Monday, July 08, 2019

Scott Fitzgerald's Taste of France Recipies inspired by the cafes and bars of Fitzgerald's Paris and the Riviera in the 1920s by Carol Hylker

F.Scott Fitzgerald's
Taste of France Recipies inspired by the cafes and bars of Fitzgerald's Paris and the Riviera in the 1920s is a cookbook written by Carol Hilker and published by Cico Books. A splash in the french culinary past and present without forgetting the evolution that food and drinks had, thanks to the arrival in Paris and in the Riviera of a lot of Americans in the 1920s.
The so-called famous drink Bloody Mary was invented in Paris; the most famous french bread the baguette didn't exist 'till the 1920s and was introduced because a fast bread ready for breakfast.
Divided in sections: Breakfast, Luncheon, Horse D'Ouvres, Soup and Salad, Dinner, Dessert and Baking, Drinks the author will tell us beautiful anedocts of the couple Zelda-Francis Scott Fitzgerald, at the same time introducing us the favorite dishes of their friends as well.

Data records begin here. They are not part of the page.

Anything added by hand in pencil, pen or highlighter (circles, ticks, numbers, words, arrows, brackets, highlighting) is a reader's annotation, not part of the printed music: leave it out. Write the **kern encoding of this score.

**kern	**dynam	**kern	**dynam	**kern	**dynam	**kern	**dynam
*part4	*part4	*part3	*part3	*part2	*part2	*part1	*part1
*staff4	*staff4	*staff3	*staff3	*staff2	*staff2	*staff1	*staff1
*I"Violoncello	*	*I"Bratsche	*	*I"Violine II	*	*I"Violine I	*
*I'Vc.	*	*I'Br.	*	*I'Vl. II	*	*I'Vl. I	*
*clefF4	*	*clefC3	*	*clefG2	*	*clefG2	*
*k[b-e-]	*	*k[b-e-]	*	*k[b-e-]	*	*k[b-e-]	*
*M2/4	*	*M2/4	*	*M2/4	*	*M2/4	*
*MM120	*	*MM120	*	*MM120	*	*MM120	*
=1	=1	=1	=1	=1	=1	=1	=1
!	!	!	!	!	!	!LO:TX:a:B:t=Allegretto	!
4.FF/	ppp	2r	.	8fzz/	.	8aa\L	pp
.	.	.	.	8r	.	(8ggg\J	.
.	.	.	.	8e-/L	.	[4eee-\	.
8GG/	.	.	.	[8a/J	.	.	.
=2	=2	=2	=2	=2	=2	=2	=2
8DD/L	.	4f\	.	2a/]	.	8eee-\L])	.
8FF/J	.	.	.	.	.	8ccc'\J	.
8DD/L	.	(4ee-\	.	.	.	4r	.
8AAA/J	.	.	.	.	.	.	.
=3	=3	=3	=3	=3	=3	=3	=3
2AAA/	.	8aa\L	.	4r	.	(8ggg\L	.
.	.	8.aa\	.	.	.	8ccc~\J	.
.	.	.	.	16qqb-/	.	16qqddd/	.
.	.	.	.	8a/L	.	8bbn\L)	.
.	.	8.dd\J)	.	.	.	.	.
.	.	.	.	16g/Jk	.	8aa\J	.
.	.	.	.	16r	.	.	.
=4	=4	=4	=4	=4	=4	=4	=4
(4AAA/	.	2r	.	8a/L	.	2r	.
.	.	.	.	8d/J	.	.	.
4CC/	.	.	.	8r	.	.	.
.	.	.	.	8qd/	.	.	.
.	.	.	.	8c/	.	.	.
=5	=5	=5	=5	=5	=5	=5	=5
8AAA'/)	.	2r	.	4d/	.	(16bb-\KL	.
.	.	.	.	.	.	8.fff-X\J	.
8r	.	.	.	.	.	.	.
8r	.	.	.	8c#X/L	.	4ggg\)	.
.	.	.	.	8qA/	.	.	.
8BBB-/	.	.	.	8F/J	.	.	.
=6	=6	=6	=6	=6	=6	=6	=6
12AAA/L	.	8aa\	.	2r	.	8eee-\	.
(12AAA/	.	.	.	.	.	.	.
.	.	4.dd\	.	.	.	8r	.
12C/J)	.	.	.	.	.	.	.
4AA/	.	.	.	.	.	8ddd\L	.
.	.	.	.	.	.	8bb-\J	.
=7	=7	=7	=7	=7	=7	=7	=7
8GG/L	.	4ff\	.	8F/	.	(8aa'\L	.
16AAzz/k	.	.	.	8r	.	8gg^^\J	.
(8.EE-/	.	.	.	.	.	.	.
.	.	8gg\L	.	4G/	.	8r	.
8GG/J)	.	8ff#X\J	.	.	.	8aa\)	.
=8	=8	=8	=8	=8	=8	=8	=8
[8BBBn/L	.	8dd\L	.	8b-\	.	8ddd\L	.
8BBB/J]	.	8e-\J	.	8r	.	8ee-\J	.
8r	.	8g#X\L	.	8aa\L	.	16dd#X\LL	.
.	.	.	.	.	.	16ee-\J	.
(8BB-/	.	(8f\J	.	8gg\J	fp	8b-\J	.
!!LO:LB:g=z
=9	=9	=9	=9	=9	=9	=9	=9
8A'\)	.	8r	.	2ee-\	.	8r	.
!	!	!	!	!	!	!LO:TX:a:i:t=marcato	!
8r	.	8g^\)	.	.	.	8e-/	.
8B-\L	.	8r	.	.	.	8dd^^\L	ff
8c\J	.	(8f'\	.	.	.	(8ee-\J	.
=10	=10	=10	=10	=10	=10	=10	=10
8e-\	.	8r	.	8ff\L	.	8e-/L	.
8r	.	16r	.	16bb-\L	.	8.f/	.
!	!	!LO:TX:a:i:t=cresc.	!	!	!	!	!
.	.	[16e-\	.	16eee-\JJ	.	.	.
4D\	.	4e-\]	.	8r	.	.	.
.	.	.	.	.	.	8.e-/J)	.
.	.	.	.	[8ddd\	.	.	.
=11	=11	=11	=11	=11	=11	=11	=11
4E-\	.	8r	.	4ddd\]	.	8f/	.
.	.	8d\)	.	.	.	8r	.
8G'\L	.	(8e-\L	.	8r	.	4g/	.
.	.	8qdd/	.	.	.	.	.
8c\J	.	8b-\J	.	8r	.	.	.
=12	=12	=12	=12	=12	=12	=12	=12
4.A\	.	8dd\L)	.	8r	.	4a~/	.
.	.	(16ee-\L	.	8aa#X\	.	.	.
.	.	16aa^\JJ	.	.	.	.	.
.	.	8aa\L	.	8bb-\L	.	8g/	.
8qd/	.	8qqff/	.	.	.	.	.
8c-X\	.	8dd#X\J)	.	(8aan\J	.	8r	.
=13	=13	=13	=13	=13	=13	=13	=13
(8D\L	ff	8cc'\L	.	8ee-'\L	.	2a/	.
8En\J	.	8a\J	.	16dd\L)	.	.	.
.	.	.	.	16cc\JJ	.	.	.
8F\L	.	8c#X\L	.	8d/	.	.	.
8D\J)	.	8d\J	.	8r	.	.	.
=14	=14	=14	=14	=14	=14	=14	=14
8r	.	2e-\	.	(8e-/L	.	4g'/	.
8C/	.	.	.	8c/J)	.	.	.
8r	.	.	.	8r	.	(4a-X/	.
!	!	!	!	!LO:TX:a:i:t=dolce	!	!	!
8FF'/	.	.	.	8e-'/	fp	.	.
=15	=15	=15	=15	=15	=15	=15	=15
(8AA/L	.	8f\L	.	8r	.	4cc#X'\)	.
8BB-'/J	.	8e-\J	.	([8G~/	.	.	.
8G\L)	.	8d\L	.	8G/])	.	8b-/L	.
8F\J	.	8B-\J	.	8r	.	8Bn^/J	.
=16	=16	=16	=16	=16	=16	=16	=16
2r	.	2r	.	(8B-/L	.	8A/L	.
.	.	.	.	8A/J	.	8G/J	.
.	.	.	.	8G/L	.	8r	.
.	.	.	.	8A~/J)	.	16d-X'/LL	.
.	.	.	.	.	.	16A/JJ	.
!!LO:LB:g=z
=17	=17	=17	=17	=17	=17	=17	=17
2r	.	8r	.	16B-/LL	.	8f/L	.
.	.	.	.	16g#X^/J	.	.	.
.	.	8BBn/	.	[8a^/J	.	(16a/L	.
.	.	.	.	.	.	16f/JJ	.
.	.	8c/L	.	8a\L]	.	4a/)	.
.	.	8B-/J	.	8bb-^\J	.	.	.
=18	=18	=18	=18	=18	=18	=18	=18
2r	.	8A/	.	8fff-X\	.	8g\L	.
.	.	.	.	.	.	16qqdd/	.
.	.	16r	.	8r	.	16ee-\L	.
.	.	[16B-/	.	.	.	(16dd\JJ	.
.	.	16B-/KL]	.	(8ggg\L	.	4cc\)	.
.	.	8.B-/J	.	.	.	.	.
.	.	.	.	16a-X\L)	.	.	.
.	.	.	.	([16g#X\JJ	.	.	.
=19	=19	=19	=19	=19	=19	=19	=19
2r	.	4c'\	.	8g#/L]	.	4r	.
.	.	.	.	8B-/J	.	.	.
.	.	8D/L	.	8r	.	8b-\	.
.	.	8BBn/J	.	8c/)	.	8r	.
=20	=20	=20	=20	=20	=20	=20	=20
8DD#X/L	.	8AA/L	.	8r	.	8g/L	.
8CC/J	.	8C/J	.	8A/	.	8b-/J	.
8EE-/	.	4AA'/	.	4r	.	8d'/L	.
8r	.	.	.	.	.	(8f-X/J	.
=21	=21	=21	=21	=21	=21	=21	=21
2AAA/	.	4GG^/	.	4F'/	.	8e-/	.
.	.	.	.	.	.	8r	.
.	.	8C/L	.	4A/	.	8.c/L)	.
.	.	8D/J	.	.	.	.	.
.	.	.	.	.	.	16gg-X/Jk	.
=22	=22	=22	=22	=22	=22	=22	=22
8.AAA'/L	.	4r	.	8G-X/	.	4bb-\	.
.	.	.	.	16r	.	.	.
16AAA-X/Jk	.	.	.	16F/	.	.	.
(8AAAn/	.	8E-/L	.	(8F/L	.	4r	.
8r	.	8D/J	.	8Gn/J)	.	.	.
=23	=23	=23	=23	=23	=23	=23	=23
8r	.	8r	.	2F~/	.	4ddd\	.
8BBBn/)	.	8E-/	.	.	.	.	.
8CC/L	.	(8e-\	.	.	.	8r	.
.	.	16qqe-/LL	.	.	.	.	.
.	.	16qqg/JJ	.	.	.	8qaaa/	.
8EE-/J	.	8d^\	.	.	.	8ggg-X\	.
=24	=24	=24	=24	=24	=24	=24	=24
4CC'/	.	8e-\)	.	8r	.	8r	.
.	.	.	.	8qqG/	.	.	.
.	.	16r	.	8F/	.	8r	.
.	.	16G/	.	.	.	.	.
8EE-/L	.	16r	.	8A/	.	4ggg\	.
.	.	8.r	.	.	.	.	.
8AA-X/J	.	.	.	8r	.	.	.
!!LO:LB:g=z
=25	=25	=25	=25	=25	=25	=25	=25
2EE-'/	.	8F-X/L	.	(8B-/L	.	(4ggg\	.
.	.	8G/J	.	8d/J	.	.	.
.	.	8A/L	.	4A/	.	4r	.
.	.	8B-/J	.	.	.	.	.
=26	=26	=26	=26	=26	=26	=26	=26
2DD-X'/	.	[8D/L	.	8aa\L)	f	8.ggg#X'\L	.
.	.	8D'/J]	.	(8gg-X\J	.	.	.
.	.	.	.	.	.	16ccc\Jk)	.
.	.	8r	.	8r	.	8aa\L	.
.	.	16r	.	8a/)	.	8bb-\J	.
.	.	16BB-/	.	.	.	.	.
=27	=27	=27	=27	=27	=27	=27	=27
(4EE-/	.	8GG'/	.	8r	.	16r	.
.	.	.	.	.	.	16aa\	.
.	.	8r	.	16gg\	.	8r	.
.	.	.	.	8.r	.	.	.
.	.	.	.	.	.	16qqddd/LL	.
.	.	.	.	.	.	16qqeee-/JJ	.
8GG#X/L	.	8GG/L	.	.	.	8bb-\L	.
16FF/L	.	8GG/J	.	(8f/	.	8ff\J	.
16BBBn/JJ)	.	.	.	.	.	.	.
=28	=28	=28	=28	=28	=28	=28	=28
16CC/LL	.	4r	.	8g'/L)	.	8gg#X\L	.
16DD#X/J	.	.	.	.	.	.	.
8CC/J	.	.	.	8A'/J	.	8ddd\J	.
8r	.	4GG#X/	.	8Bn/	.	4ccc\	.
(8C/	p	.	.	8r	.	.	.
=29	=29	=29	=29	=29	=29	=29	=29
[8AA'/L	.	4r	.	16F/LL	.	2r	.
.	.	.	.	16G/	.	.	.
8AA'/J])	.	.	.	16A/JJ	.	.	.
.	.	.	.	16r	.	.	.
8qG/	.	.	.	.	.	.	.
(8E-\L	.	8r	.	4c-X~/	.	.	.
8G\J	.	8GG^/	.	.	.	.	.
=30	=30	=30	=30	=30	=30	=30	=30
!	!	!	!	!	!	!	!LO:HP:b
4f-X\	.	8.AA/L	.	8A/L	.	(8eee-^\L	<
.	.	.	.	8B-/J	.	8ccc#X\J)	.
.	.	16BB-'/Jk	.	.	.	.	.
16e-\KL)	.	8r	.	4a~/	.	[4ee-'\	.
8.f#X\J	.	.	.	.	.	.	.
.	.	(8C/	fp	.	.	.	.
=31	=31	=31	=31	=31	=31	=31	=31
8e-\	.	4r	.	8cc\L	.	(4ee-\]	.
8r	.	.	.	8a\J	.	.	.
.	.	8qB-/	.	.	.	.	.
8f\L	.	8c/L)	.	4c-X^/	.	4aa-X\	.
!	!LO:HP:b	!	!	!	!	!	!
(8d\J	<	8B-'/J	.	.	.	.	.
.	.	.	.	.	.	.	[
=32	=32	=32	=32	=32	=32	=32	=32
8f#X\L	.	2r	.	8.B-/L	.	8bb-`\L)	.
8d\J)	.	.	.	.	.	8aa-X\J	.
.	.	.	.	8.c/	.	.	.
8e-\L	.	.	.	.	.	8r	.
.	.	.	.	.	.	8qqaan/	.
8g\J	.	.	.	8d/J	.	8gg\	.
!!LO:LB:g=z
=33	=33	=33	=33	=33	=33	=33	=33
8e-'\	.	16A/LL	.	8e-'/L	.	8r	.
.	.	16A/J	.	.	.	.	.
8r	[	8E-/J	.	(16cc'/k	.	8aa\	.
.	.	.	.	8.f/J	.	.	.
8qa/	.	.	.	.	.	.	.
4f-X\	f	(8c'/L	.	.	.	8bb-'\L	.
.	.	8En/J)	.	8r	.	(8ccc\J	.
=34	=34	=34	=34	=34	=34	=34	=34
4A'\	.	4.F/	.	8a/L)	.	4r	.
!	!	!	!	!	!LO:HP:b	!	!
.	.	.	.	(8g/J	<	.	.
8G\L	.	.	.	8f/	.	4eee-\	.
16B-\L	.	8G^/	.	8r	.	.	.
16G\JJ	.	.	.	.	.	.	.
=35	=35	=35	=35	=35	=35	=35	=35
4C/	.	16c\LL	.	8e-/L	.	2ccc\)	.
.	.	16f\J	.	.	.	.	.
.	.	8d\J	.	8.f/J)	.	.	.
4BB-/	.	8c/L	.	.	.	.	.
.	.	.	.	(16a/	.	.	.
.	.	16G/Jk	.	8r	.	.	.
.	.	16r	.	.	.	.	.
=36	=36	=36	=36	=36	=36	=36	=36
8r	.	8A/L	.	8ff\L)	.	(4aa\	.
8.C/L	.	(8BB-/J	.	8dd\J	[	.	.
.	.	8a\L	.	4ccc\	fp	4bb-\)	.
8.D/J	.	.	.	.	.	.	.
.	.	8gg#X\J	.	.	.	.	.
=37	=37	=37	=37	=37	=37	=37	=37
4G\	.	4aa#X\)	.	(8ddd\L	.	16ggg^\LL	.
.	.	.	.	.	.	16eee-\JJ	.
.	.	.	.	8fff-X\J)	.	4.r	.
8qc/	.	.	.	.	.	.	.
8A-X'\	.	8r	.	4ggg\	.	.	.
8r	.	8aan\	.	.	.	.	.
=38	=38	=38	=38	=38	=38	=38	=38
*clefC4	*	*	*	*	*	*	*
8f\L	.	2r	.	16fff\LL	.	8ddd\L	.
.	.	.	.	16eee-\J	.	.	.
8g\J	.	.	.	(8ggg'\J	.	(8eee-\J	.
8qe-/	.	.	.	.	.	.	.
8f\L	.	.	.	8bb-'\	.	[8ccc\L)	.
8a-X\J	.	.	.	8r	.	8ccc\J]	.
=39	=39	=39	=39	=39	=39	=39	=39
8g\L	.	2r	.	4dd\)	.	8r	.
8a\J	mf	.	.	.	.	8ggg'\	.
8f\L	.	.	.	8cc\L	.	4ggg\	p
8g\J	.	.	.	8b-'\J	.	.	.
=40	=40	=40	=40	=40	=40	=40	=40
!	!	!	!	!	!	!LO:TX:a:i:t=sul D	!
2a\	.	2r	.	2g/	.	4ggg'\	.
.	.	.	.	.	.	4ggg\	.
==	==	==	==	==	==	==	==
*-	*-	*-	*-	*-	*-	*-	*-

We will discover that, if Fitzgerald and Hemingway loved a robust breakfast with ham and egg, Zelda appreciated the most Buttermilk Biscuits while James Joyce went crazy for hot chocolate and Café au Lait.
A dish introduced thanks to the arrival and influence of Americans in France in the 1920s was the devil egg salad sandwich, before not existing. Gertrude Stein went crazy for the roast beef picnic sandwich.
I found curious Sara Murphy's creamed corn risotto with poached eggs while the Pot au Feu was one of the dishes you could eat more often if invited at the house of Gertrude Stein for lunch.
Mentioned the escargots, we will learn how to cook a delicious Scott's tomato soup (great story behind), the James Joyce's Beef Tea, how to bake a wonderful baguette and a stunning Bouillabaisse; we will learn that one of the favorite dishes of T.S. Eliot was the duck a l'Orange. Alice Toklas, the companion of Gertrude Stein was a great cook: she loved to bake often butter cookies for the guests. I signal also a butter tea cake, strawberry with balsamic cream and the Cherry Clafoutis.

Wonderful and yummy pictures, each recipe is accompagnied by a picture and an exaustive explanation. If you love literature and these authors, I am more than sure that this book can be absolutely indispensible for you for preparing a launcheon at theme: "Taste of Food of the Jazz Age" you can call the event.